Mark Richards, a director and senior solutions architect for Collaborative Consulting, LLC, in Boston who presented on SOA issues at a recent Minneapolis conference, says Web services “are just one of many possible implementations of SOA, and don’t represent a coordinated, comprehensive architecture or paradigm.”
Making the Business Case
Richards says SOA doesn’t make sense for all organizations, but it does have particular benefit in two situations: when economies of scale can be realized from SOA’s use or in environments that experience frequent change, which places a premium on the reusable elements of SOA.
Companies that have multiple product lines with commonalities in processing requirements for back-end systems can benefit from service-oriented architecture, Richards says. For example, an insurance company might have quoting systems for auto, home, life, boat, and other lines of insurance, with each of those systems having some overlap. Making a process or policy change in 10 separate systems would take considerable time; with SOA, a change can be made in one place that affects or updates all 10 systems simultaneously.

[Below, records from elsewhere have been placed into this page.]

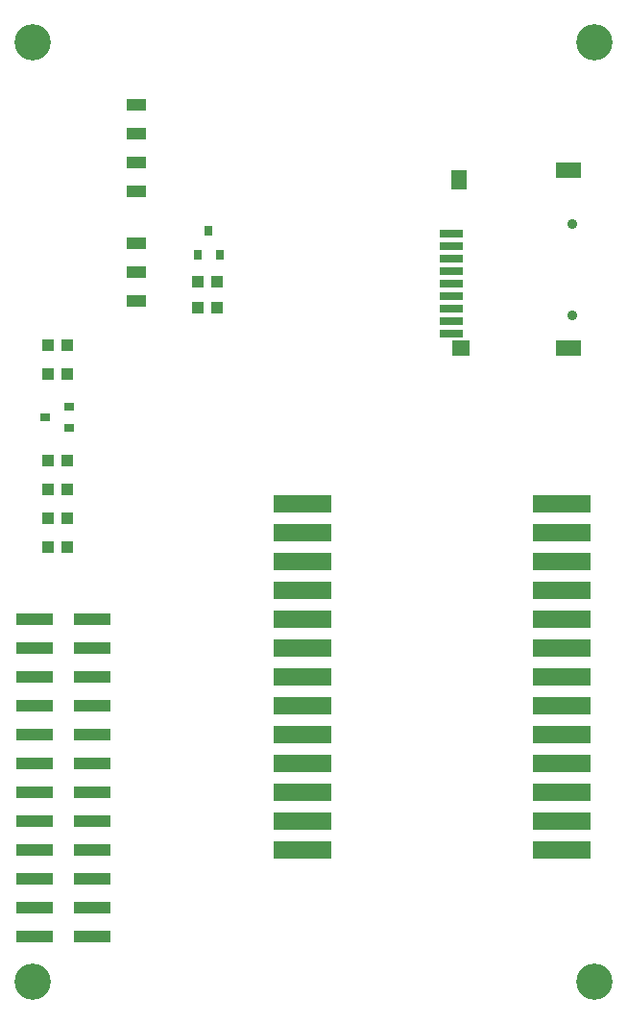
<source format=gts>
G75*
%MOIN*%
%OFA0B0*%
%FSLAX25Y25*%
%IPPOS*%
%LPD*%
%AMOC8*
5,1,8,0,0,1.08239X$1,22.5*
%
%ADD10C,0.12598*%
%ADD11R,0.07874X0.02756*%
%ADD12R,0.06299X0.05512*%
%ADD13R,0.08661X0.05512*%
%ADD14R,0.05512X0.07087*%
%ADD15C,0.03543*%
%ADD16R,0.13000X0.04000*%
%ADD17R,0.03543X0.03150*%
%ADD18R,0.04331X0.03937*%
%ADD19R,0.20000X0.06000*%
%ADD20R,0.07000X0.04000*%
%ADD21R,0.03150X0.03543*%
D10*
X0016171Y0011000D03*
X0211171Y0011000D03*
X0211171Y0336500D03*
X0016171Y0336500D03*
D11*
X0161384Y0270358D03*
X0161384Y0266028D03*
X0161384Y0261697D03*
X0161384Y0257366D03*
X0161384Y0253035D03*
X0161384Y0248705D03*
X0161384Y0244374D03*
X0161384Y0240043D03*
X0161384Y0235713D03*
D12*
X0164534Y0230594D03*
D13*
X0201935Y0230594D03*
X0201935Y0292406D03*
D14*
X0164140Y0288862D03*
D15*
X0203510Y0273508D03*
X0203510Y0242012D03*
D16*
X0036671Y0136500D03*
X0036671Y0126500D03*
X0036671Y0116500D03*
X0036671Y0106500D03*
X0036671Y0096500D03*
X0036671Y0086500D03*
X0036671Y0076500D03*
X0036671Y0066500D03*
X0036671Y0056500D03*
X0036671Y0046500D03*
X0036671Y0036500D03*
X0036671Y0026500D03*
X0016671Y0026500D03*
X0016671Y0036500D03*
X0016671Y0046500D03*
X0016671Y0056500D03*
X0016671Y0066500D03*
X0016671Y0076500D03*
X0016671Y0086500D03*
X0016671Y0096500D03*
X0016671Y0106500D03*
X0016671Y0116500D03*
X0016671Y0126500D03*
X0016671Y0136500D03*
D17*
X0028608Y0202760D03*
X0028608Y0210240D03*
X0020341Y0206500D03*
D18*
X0021325Y0191500D03*
X0028018Y0191500D03*
X0028018Y0181500D03*
X0021325Y0181500D03*
X0021325Y0171500D03*
X0028018Y0171500D03*
X0028018Y0161500D03*
X0021325Y0161500D03*
X0021325Y0221500D03*
X0028018Y0221500D03*
X0028018Y0231500D03*
X0021325Y0231500D03*
X0073325Y0244500D03*
X0073325Y0253500D03*
X0080018Y0253500D03*
X0080018Y0244500D03*
D19*
X0109671Y0176500D03*
X0109671Y0166500D03*
X0109671Y0156500D03*
X0109671Y0146500D03*
X0109671Y0136500D03*
X0109671Y0126500D03*
X0109671Y0116500D03*
X0109671Y0106500D03*
X0109671Y0096500D03*
X0109671Y0086500D03*
X0109671Y0076500D03*
X0109671Y0066500D03*
X0109671Y0056500D03*
X0199671Y0056500D03*
X0199671Y0066500D03*
X0199671Y0076500D03*
X0199671Y0086500D03*
X0199671Y0096500D03*
X0199671Y0106500D03*
X0199671Y0116500D03*
X0199671Y0126500D03*
X0199671Y0136500D03*
X0199671Y0146500D03*
X0199671Y0156500D03*
X0199671Y0166500D03*
X0199671Y0176500D03*
D20*
X0052171Y0247000D03*
X0052171Y0257000D03*
X0052171Y0267000D03*
X0052171Y0285000D03*
X0052171Y0295000D03*
X0052171Y0305000D03*
X0052171Y0315000D03*
D21*
X0077171Y0271331D03*
X0073431Y0263063D03*
X0080912Y0263063D03*
M02*

</source>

In addition, IT will have saved money by integrating application servers, directory systems, portals, and mainframe applications as well as reusing software across business functions.
Sharma believes SOA’s biggest business benefit comes in “time to market” for new business services or applications by increasing interoperability between disparate systems. “It improves how quickly an organization can bring a new business capability into the enterprise,” he says.
Say a company wanted to add the ability for salespeople to place orders on a mobile device. If the system employed SOA, it would support a range of devices, in the same way you can place an order with Amazon.com via your computer or your Blackberry. SOA’s success also can be measured by how many point-to-point systems and data islands—data that is locked in departments due to incompatible systems—it reduces, as well as by how much of the domain knowledge within business units it turns into automated work flows.